Repeat exactly the lines of the entries below from the one with "X111783928Y-72350576D03*" through the one with "X96427200Y-35017299D03*", both ends included, and nothing else.

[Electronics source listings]
++++++++++++++++++++
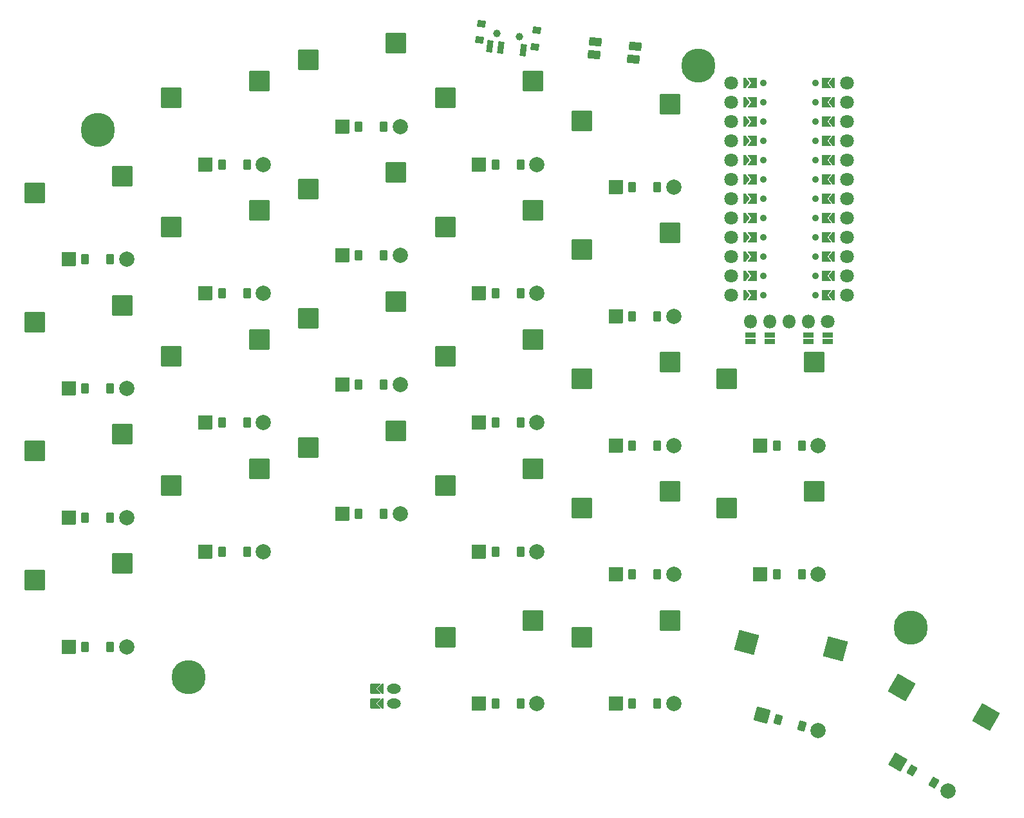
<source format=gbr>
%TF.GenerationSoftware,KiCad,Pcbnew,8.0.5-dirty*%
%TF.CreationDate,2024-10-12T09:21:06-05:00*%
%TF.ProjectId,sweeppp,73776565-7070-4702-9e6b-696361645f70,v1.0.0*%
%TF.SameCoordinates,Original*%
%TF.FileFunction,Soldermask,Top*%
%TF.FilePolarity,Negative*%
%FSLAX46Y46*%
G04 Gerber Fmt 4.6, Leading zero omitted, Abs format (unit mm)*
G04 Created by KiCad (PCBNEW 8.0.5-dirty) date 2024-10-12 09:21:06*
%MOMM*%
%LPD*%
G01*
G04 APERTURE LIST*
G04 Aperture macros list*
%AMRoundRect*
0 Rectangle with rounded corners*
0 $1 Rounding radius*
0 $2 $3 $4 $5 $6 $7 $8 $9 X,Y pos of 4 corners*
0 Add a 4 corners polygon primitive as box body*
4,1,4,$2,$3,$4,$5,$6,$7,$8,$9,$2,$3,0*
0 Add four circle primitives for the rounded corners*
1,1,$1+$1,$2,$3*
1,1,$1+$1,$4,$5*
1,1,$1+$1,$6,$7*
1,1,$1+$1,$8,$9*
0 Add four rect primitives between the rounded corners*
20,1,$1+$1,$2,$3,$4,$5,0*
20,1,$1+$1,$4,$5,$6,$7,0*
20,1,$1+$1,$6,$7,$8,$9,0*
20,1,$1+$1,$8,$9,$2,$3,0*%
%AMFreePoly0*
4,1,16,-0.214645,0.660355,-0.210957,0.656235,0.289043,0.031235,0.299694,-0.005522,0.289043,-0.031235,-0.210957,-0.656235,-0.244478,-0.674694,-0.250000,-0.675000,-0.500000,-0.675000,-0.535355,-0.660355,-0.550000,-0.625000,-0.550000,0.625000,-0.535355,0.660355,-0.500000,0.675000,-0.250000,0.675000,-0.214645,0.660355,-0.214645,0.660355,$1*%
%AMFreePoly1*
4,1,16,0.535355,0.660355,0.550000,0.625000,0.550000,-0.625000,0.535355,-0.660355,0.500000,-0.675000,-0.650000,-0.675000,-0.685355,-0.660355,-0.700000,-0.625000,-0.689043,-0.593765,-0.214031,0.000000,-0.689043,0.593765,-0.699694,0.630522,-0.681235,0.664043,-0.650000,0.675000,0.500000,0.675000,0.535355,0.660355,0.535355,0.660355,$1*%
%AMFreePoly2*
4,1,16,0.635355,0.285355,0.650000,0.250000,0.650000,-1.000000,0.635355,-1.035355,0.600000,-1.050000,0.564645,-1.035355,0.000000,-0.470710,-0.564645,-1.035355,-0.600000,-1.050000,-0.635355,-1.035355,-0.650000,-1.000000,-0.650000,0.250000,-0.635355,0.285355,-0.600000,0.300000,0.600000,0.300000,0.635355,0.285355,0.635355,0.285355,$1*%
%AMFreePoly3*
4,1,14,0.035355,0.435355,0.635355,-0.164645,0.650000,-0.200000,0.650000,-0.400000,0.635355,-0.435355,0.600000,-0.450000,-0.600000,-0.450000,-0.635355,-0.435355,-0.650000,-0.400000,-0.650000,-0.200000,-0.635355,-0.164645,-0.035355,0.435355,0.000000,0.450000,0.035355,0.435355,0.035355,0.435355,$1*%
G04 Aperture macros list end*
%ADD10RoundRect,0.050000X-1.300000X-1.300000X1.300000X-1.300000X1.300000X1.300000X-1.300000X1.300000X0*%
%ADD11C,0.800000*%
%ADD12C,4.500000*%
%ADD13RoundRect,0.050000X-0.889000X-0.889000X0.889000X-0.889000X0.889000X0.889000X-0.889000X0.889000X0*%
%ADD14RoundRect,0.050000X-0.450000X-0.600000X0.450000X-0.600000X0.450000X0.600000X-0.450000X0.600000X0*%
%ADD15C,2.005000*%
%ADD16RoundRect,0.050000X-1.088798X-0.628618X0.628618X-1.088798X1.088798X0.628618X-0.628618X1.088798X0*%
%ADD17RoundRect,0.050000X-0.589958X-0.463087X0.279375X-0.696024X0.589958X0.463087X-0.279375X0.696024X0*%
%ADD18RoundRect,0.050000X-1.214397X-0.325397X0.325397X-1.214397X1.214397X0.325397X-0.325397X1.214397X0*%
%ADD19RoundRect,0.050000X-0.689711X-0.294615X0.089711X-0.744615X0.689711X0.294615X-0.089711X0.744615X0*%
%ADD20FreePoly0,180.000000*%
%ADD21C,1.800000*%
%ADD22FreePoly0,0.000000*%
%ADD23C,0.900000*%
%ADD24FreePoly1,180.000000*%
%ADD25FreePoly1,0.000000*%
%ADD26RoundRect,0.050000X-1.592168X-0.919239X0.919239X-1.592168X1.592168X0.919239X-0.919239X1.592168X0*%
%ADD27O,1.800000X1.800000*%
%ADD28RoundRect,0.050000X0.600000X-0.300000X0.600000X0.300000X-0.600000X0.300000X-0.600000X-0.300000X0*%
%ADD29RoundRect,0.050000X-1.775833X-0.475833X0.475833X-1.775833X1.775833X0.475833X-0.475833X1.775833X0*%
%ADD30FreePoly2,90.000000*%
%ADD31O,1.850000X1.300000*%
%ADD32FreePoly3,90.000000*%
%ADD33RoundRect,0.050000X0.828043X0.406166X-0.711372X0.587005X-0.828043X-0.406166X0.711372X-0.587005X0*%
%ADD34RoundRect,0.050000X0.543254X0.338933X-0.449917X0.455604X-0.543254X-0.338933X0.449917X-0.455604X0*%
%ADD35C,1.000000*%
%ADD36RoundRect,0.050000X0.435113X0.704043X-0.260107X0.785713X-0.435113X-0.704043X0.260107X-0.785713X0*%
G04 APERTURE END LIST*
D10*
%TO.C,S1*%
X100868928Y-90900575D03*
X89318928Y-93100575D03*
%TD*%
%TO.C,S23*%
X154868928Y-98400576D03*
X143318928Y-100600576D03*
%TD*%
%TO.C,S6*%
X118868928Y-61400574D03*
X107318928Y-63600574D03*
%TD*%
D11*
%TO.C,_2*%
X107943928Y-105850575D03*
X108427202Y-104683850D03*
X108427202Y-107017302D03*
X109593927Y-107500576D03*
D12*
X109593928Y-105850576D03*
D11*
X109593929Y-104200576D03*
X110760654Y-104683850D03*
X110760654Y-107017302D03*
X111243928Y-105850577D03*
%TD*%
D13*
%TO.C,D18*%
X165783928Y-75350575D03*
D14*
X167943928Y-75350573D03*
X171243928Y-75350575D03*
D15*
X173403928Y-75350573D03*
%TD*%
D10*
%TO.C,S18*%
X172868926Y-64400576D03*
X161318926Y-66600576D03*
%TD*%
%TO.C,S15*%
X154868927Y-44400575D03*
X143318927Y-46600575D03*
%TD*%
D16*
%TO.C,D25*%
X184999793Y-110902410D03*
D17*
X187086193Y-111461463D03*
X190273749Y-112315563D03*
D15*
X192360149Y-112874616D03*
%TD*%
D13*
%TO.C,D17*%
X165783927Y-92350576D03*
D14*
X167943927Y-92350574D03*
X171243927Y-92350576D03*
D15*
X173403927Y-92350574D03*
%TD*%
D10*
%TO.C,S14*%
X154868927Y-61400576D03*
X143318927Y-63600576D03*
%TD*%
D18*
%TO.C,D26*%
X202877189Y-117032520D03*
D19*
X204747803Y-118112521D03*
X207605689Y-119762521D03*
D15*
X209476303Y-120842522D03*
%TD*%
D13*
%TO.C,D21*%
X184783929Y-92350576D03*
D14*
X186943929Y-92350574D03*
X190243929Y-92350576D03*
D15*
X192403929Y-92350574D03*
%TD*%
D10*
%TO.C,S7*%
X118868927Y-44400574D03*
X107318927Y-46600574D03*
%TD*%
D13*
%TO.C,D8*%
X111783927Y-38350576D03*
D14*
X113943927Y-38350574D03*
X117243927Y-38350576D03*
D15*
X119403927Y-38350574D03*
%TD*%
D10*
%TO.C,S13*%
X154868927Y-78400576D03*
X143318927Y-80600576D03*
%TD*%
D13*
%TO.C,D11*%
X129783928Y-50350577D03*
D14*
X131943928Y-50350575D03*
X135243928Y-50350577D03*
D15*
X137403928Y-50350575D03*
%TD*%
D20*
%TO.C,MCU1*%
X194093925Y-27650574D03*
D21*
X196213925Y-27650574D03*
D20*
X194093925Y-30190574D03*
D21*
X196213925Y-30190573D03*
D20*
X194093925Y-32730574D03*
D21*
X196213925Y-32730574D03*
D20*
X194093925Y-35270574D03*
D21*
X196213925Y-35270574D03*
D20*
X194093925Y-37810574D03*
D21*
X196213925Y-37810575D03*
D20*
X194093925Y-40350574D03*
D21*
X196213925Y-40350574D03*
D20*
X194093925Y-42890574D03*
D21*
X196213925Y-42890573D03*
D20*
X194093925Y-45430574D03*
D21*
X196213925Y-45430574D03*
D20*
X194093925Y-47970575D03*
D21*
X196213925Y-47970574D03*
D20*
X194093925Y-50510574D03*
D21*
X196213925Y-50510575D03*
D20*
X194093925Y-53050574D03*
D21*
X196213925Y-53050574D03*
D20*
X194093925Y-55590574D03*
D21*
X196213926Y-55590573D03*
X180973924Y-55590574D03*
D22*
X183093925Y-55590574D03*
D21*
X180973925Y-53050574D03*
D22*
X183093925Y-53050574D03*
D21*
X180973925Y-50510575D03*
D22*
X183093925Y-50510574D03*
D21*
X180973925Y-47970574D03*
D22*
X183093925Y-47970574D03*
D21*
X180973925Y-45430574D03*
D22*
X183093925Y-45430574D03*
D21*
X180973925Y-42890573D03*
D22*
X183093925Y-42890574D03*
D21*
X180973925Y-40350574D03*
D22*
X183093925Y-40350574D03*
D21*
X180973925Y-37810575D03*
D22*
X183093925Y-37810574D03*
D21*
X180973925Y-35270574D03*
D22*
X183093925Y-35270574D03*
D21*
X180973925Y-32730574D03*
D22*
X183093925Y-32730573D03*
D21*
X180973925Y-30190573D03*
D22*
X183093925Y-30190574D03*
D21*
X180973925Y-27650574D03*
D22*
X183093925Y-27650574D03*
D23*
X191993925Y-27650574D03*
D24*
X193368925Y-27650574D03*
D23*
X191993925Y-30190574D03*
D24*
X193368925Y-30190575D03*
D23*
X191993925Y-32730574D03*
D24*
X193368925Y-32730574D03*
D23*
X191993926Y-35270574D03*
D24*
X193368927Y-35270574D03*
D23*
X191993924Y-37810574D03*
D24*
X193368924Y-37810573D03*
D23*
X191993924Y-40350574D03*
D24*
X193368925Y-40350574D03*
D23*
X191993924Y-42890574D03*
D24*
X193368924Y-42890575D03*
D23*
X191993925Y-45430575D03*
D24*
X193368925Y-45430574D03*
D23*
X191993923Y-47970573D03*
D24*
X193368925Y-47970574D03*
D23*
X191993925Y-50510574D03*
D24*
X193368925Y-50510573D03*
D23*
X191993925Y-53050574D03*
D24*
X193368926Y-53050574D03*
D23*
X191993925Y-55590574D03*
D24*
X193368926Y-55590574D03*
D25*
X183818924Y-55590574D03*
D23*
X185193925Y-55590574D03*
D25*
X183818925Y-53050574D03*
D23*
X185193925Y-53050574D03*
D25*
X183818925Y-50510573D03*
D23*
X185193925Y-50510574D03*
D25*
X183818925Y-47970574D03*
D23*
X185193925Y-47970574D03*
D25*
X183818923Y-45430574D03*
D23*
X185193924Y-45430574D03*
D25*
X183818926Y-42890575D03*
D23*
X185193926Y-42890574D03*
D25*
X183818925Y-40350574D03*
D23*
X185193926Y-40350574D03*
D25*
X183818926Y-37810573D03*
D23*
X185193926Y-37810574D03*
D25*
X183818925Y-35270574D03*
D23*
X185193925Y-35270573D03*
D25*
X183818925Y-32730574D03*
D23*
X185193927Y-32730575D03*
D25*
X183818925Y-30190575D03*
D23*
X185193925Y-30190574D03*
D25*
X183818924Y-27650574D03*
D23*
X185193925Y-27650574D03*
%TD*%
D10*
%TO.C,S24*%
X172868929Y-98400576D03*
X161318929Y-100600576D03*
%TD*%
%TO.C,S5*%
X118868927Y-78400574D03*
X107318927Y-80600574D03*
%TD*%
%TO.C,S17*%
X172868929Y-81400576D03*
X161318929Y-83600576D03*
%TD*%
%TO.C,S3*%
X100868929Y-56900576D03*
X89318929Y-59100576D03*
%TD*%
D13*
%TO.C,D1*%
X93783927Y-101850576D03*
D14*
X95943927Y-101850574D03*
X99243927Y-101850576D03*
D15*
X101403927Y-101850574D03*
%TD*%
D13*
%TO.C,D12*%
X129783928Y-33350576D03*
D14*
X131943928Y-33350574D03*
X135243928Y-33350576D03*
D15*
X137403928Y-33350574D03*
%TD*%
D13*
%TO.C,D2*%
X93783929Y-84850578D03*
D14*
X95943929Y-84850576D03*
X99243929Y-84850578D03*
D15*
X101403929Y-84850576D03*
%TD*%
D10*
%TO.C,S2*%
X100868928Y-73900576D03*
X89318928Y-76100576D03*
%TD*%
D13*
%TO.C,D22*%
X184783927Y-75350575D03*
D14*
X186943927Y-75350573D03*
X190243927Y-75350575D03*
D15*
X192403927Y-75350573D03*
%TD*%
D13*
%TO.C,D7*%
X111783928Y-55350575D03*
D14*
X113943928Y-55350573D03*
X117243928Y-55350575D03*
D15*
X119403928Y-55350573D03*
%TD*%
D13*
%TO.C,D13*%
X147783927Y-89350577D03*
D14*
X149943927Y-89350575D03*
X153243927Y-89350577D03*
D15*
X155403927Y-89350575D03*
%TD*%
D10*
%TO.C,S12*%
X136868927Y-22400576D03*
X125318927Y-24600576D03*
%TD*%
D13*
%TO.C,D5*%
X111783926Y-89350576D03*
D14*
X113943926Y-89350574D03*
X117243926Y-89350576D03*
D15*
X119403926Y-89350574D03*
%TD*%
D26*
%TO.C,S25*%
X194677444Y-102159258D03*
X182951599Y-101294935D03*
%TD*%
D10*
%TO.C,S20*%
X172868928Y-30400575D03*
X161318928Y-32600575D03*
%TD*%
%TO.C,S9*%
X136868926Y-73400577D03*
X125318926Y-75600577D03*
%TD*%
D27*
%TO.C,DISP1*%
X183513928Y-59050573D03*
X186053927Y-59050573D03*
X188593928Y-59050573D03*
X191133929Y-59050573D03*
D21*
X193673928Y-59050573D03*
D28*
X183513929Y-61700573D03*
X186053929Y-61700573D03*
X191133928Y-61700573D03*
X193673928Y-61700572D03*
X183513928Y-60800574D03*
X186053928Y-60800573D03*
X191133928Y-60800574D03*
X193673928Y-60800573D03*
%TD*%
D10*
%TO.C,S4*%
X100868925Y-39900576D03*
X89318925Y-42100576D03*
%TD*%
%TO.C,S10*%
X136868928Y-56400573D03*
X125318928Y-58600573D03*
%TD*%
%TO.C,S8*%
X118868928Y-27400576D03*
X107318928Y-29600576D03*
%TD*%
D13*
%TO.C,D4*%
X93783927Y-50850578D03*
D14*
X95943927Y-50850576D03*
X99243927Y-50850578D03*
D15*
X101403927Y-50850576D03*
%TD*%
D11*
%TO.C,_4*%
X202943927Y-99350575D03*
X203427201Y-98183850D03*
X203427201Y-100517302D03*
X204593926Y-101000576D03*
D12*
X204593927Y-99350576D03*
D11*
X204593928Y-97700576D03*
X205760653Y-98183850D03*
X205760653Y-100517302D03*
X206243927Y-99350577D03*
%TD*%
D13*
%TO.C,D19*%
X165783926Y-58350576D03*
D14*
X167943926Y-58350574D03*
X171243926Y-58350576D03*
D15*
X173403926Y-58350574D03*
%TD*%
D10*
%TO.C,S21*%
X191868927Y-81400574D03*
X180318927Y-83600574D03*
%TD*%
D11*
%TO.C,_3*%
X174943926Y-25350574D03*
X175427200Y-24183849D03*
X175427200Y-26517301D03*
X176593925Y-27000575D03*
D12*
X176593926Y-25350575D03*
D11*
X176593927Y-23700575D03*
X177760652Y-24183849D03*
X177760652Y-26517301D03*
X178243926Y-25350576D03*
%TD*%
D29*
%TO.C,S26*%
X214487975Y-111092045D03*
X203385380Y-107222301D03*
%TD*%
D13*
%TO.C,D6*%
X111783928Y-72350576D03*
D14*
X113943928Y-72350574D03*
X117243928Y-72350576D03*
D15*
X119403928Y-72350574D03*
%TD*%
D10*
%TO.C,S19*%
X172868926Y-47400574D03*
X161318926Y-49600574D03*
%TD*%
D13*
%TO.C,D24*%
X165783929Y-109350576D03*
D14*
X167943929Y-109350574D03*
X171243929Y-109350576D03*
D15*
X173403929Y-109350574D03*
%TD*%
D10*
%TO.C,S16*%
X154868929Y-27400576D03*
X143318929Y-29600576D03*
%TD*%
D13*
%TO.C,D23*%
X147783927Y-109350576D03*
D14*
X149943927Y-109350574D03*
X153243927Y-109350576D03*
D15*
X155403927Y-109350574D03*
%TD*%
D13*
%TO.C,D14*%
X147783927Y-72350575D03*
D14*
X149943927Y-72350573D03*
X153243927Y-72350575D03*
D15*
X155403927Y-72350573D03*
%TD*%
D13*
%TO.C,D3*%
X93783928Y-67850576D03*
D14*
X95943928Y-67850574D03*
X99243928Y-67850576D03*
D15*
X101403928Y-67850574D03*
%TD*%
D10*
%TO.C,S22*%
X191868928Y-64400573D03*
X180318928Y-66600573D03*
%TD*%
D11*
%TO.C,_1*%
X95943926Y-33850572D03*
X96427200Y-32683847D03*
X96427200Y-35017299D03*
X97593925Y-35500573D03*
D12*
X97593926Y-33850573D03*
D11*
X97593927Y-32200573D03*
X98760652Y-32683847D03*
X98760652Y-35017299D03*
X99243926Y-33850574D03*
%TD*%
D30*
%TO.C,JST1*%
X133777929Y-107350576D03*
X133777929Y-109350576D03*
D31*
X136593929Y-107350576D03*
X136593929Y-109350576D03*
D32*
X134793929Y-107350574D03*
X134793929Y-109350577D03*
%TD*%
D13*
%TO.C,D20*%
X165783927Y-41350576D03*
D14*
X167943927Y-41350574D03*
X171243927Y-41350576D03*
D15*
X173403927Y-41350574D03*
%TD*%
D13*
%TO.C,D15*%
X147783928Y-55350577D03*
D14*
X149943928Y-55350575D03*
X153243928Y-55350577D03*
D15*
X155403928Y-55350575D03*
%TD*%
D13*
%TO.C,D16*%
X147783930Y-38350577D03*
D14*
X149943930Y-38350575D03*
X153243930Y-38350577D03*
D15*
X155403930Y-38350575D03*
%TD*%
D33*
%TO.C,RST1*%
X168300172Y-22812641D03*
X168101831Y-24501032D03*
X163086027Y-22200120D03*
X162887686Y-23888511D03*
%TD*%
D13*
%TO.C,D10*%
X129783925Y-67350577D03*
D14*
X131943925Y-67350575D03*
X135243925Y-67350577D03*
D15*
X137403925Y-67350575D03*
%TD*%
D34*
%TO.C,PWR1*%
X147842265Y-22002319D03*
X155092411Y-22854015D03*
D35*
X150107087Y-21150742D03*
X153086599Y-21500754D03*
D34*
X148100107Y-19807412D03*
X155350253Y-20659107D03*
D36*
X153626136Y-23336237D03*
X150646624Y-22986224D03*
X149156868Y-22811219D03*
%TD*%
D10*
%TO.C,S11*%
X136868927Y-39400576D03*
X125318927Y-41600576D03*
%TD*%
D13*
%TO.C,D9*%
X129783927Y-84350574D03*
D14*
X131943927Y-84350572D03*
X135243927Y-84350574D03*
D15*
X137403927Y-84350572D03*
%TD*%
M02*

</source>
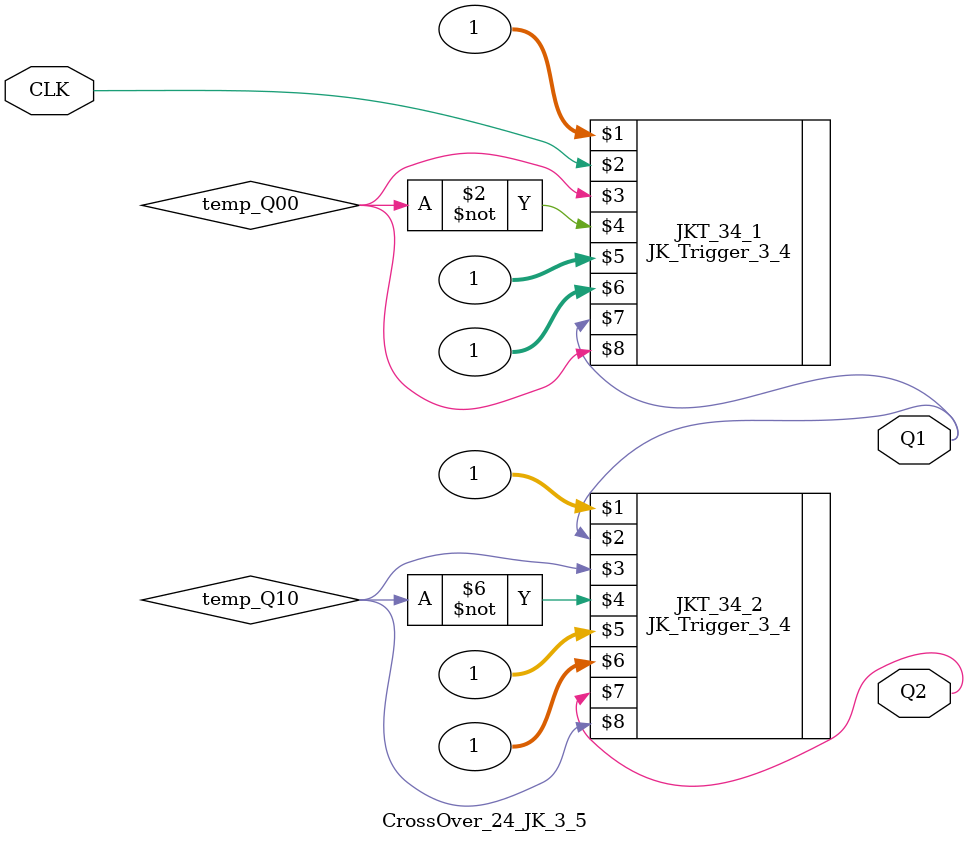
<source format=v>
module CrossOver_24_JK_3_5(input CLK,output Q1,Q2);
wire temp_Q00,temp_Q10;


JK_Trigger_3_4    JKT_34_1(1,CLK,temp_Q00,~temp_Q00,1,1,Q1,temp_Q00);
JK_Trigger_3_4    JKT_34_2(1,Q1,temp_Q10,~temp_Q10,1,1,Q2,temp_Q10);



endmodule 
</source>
++++++++++++++++++++
◆ TASK RESPONSE:
X111783928Y-72350576D03*
D14*
X113943928Y-72350574D03*
X117243928Y-72350576D03*
D15*
X119403928Y-72350574D03*
%TD*%
D10*
%TO.C,S19*%
X172868926Y-47400574D03*
X161318926Y-49600574D03*
%TD*%
D13*
%TO.C,D24*%
X165783929Y-109350576D03*
D14*
X167943929Y-109350574D03*
X171243929Y-109350576D03*
D15*
X173403929Y-109350574D03*
%TD*%
D10*
%TO.C,S16*%
X154868929Y-27400576D03*
X143318929Y-29600576D03*
%TD*%
D13*
%TO.C,D23*%
X147783927Y-109350576D03*
D14*
X149943927Y-109350574D03*
X153243927Y-109350576D03*
D15*
X155403927Y-109350574D03*
%TD*%
D13*
%TO.C,D14*%
X147783927Y-72350575D03*
D14*
X149943927Y-72350573D03*
X153243927Y-72350575D03*
D15*
X155403927Y-72350573D03*
%TD*%
D13*
%TO.C,D3*%
X93783928Y-67850576D03*
D14*
X95943928Y-67850574D03*
X99243928Y-67850576D03*
D15*
X101403928Y-67850574D03*
%TD*%
D10*
%TO.C,S22*%
X191868928Y-64400573D03*
X180318928Y-66600573D03*
%TD*%
D11*
%TO.C,_1*%
X95943926Y-33850572D03*
X96427200Y-32683847D03*
X96427200Y-35017299D03*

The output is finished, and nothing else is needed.